#### [WORK INSTRUCTIONS]
Change each occurrence of "客委會" in the lines below to "客家委員會" and leave everything else unchanged.

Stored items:
- - - - - - -
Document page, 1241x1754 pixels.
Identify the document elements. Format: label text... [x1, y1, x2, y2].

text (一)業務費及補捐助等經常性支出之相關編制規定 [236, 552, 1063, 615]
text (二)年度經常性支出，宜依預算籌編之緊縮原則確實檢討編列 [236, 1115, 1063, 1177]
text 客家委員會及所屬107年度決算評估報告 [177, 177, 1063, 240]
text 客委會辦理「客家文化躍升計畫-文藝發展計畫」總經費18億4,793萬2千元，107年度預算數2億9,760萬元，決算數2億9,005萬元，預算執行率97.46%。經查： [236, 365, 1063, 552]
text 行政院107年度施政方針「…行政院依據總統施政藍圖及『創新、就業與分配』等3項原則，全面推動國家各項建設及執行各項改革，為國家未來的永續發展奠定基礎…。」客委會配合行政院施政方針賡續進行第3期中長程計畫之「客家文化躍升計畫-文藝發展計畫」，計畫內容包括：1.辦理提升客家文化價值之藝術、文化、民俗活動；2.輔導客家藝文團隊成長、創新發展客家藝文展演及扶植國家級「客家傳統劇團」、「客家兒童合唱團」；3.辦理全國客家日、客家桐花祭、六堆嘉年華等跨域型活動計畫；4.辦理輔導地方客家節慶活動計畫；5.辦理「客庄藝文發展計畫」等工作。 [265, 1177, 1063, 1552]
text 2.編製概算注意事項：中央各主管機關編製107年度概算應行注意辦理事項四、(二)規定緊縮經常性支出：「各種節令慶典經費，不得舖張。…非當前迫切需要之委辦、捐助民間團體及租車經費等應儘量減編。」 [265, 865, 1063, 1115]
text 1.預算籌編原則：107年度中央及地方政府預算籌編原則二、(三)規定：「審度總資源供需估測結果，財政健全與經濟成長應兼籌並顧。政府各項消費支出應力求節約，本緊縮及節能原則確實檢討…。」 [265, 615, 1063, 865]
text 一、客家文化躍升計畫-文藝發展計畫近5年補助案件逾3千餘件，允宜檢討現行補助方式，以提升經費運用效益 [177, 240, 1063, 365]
- - - - - - -
#### [CORRECT ANSWER]
Document page, 1241x1754 pixels.
Identify the document elements. Format: label text... [x1, y1, x2, y2].

text (一)業務費及補捐助等經常性支出之相關編制規定 [236, 552, 1063, 615]
text (二)年度經常性支出，宜依預算籌編之緊縮原則確實檢討編列 [236, 1115, 1063, 1177]
text 客家委員會及所屬107年度決算評估報告 [177, 177, 1063, 240]
text 客家委員會辦理「客家文化躍升計畫-文藝發展計畫」總經費18億4,793萬2千元，107年度預算數2億9,760萬元，決算數2億9,005萬元，預算執行率97.46%。經查： [236, 365, 1063, 552]
text 行政院107年度施政方針「…行政院依據總統施政藍圖及『創新、就業與分配』等3項原則，全面推動國家各項建設及執行各項改革，為國家未來的永續發展奠定基礎…。」客家委員會配合行政院施政方針賡續進行第3期中長程計畫之「客家文化躍升計畫-文藝發展計畫」，計畫內容包括：1.辦理提升客家文化價值之藝術、文化、民俗活動；2.輔導客家藝文團隊成長、創新發展客家藝文展演及扶植國家級「客家傳統劇團」、「客家兒童合唱團」；3.辦理全國客家日、客家桐花祭、六堆嘉年華等跨域型活動計畫；4.辦理輔導地方客家節慶活動計畫；5.辦理「客庄藝文發展計畫」等工作。 [265, 1177, 1063, 1552]
text 2.編製概算注意事項：中央各主管機關編製107年度概算應行注意辦理事項四、(二)規定緊縮經常性支出：「各種節令慶典經費，不得舖張。…非當前迫切需要之委辦、捐助民間團體及租車經費等應儘量減編。」 [265, 865, 1063, 1115]
text 1.預算籌編原則：107年度中央及地方政府預算籌編原則二、(三)規定：「審度總資源供需估測結果，財政健全與經濟成長應兼籌並顧。政府各項消費支出應力求節約，本緊縮及節能原則確實檢討…。」 [265, 615, 1063, 865]
text 一、客家文化躍升計畫-文藝發展計畫近5年補助案件逾3千餘件，允宜檢討現行補助方式，以提升經費運用效益 [177, 240, 1063, 365]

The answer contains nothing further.